Aufgabe: Schreib den Textauszug über resonanzorientierten Religionsunterricht weiter, und zwar im Anschluss an seinen letzten Satz.

Textauszug:
Resonanzorientierte, performativ-leibliche didaktische Zugänge knüpfen an dieses Interesse an, um Ausschnitte der Welt individuell anverwandeln und zuzueignen.4 Dies geschieht in mehrkanaligen Dimensionen von Religionsunterricht. Daraus folgt, dass Fragen in Begegnungsformen und kommunikativen Prozessen beantwortet und dass Antwortversuche und -angebote gemacht werden können. Da Religion gegenwärtig mit einer „Fremdsprache“ vergleichbar ist, die als vertraute Muttersprache eher selten gesprochen wird und „mühsam“ erlernt werden muss5, ähnelt der Religionsunterricht auch in gewisser Hinsicht einem Fremdsprachenunterricht, in dem es zu einem systematischen (Erst-)Kontakt kommt. Diese Weise des Antwortens ist u.E. eine wichtige, subjektorientierte Richtung der Resonanzfindung. Der Beziehungsaufbau zur Welt geschieht auch in materialer Weise durch die Begegnung mit Lehr- und Werkstücken, Kernthemen, -szenen, und -anliegen. Das ist für einen nachhaltigen Bezug zu und Umgang mit der Welt unerlässlich und bietet auch für differenz- und konfessionssensible Wege buchstäblich Kontaktflächen.

Zeilen aus einem Datensatz zur Segmentierung:
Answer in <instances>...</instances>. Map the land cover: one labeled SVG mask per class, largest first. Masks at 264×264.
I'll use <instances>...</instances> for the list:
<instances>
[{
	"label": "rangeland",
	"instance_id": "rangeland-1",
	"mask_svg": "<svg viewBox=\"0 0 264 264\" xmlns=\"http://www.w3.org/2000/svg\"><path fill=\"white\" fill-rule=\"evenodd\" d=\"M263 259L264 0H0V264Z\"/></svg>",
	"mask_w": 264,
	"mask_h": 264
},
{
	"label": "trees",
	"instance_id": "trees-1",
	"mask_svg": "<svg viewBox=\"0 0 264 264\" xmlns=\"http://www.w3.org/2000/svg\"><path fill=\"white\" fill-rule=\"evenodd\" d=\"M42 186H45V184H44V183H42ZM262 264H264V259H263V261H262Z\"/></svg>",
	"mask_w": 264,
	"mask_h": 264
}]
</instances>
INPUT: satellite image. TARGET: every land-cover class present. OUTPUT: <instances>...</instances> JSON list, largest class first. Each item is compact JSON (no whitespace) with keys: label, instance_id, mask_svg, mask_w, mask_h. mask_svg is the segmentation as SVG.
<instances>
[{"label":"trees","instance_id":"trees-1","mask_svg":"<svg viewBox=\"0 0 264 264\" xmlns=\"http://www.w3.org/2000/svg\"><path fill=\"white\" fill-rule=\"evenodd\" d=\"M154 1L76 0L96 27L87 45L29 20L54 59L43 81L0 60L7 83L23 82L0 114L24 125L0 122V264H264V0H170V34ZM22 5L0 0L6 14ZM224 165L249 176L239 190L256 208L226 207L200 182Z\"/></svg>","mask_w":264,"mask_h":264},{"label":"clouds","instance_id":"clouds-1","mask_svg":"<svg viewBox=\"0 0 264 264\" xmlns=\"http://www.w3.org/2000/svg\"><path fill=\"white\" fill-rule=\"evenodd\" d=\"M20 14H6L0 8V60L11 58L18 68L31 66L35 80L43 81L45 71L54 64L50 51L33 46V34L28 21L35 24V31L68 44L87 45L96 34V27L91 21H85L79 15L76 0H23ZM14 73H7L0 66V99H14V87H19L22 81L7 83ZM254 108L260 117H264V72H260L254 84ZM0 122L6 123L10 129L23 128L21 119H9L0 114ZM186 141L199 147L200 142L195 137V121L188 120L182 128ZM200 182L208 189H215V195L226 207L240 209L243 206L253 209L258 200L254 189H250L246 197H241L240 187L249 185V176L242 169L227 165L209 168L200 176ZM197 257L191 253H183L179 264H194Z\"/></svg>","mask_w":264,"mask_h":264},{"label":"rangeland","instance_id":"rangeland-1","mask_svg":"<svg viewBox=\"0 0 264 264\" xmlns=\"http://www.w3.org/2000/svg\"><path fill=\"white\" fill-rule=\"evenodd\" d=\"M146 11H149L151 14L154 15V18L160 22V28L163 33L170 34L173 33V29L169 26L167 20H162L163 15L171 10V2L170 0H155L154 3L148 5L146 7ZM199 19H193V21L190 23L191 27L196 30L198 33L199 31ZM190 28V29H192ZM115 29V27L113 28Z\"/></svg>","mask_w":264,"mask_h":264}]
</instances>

Ergebnis:
2.    Konzentriert, intensiv: Inhalte elementar und exemplarisch auswählen

Ein resonanzorientiertes Konzept schärft durchweg neu die Frage, was wesentlich und fundamental ist, was wichtig ist für die Glaubenden, für ein Leben in christlicher Perspektive und seine Gemeinschaft als Kirche-Sein in den Bezügen der Gegenwart. Hinsichtlich der grundlegenden religiösen Beziehungen der vertikalen Resonanzachse werden verschiedene Modi der Antwortbeziehungen wichtig unter der Frage, wie ein Leben mit einer Bindung an einen Urgrund in dieser Welt möglich ist.
Woran wird Religion greifbar? Es braucht u.E. eine Theologie, die das tastende, intuitive, spürende Denken erlaubt, die den kultischen und kulturellen Umgang mit unverfügbarem Leben in der Nähe Gottes zur Sprache bringt.

Nicht nur die Relevanz und Lebensbedeutsamkeit von Religion, sondern auch die in der Öffentlichkeit gewachsene Fraglichkeit von Religionsunterricht ist eine mitzudenkende Tür für Resonanzräume religiösen Lernens. Deswegen kann man auch funktional überlegen: Welche Fragen des Lebens, und buchstäblich: welche Lern-Gegenstände erscheinen vor diesem Horizont unverzichtbar, im Laufe der Schulzeit anverwandelt zu werden?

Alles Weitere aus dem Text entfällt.